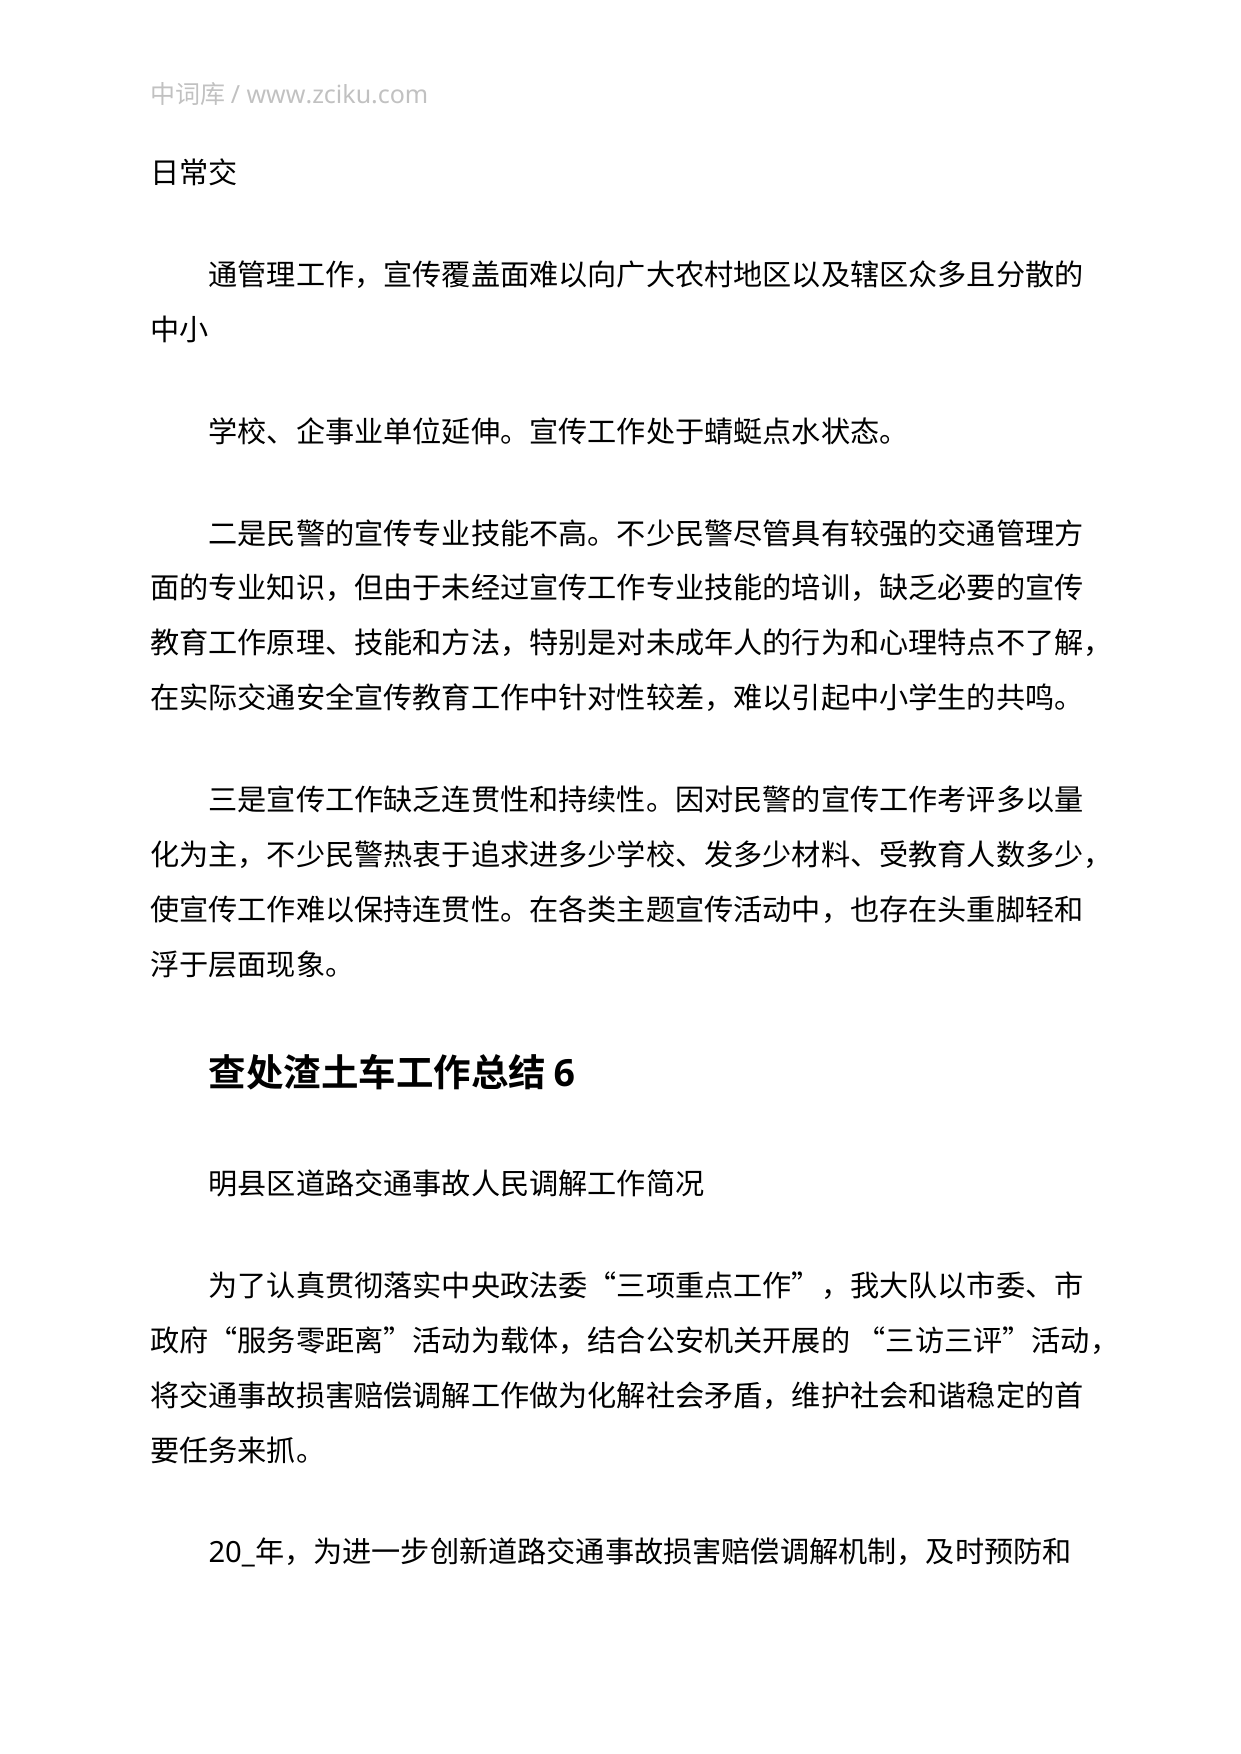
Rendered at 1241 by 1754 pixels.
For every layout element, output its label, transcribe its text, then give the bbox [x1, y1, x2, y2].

text 查处渣土车工作总结6 [150, 1043, 1090, 1098]
text 学校、企事业单位延伸。宣传工作处于蜻蜓点水状态。 [150, 408, 1090, 451]
text 为了认真贯彻落实中央政法委“三项重点工作”，我大队以市委、市政府“服务零距离”活动为载体，结合公安机关开展的 “三访三评”活动，将交通事故损害赔偿调解工作做为化解社会矛盾，维护社会和谐稳定的首要任务来抓。 [150, 1262, 1090, 1469]
text 通管理工作，宣传覆盖面难以向广大农村地区以及辖区众多且分散的中小 [150, 252, 1090, 349]
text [150, 150, 1090, 192]
text 明县区道路交通事故人民调解工作简况 [150, 1161, 1090, 1203]
text 三是宣传工作缺乏连贯性和持续性。因对民警的宣传工作考评多以量化为主，不少民警热衷于追求进多少学校、发多少材料、受教育人数多少，使宣传工作难以保持连贯性。在各类主题宣传活动中，也存在头重脚轻和浮于层面现象。 [150, 777, 1090, 984]
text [150, 1529, 1090, 1571]
text 二是民警的宣传专业技能不高。不少民警尽管具有较强的交通管理方面的专业知识，但由于未经过宣传工作专业技能的培训，缺乏必要的宣传教育工作原理、技能和方法，特别是对未成年人的行为和心理特点不了解，在实际交通安全宣传教育工作中针对性较差，难以引起中小学生的共鸣。 [150, 510, 1090, 717]
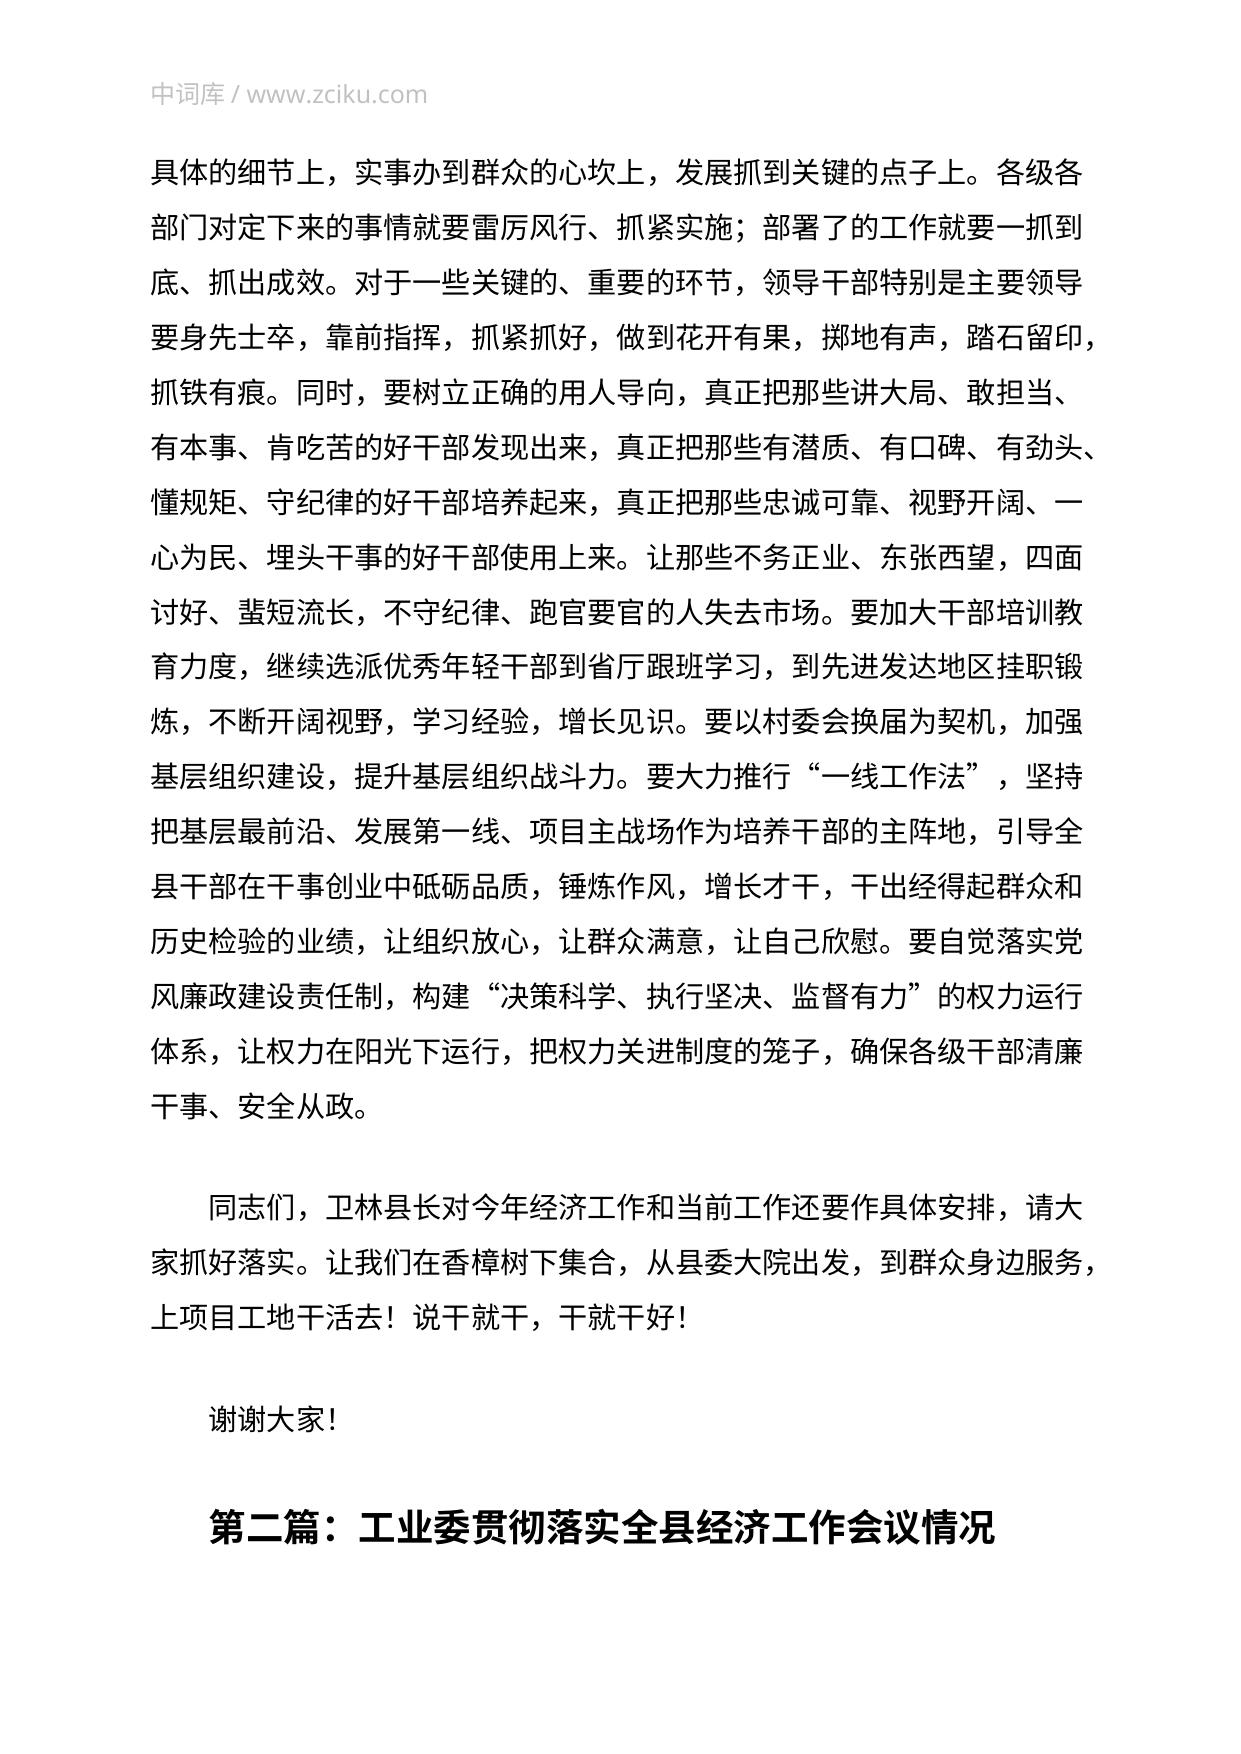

**ABOUT THIS TASK**
Filter the data for the string "text". Copy each matching line.

**ANSWER SECTION**
For every layout element, output its label, transcribe its text, then give the bbox [x1, y1, x2, y2].
text 查处渣土车工作总结6 [150, 1043, 1090, 1098]
text 学校、企事业单位延伸。宣传工作处于蜻蜓点水状态。 [150, 408, 1090, 451]
text 为了认真贯彻落实中央政法委“三项重点工作”，我大队以市委、市政府“服务零距离”活动为载体，结合公安机关开展的 “三访三评”活动，将交通事故损害赔偿调解工作做为化解社会矛盾，维护社会和谐稳定的首要任务来抓。 [150, 1262, 1090, 1469]
text 通管理工作，宣传覆盖面难以向广大农村地区以及辖区众多且分散的中小 [150, 252, 1090, 349]
text [150, 150, 1090, 192]
text 明县区道路交通事故人民调解工作简况 [150, 1161, 1090, 1203]
text 三是宣传工作缺乏连贯性和持续性。因对民警的宣传工作考评多以量化为主，不少民警热衷于追求进多少学校、发多少材料、受教育人数多少，使宣传工作难以保持连贯性。在各类主题宣传活动中，也存在头重脚轻和浮于层面现象。 [150, 777, 1090, 984]
text [150, 1529, 1090, 1571]
text 二是民警的宣传专业技能不高。不少民警尽管具有较强的交通管理方面的专业知识，但由于未经过宣传工作专业技能的培训，缺乏必要的宣传教育工作原理、技能和方法，特别是对未成年人的行为和心理特点不了解，在实际交通安全宣传教育工作中针对性较差，难以引起中小学生的共鸣。 [150, 510, 1090, 717]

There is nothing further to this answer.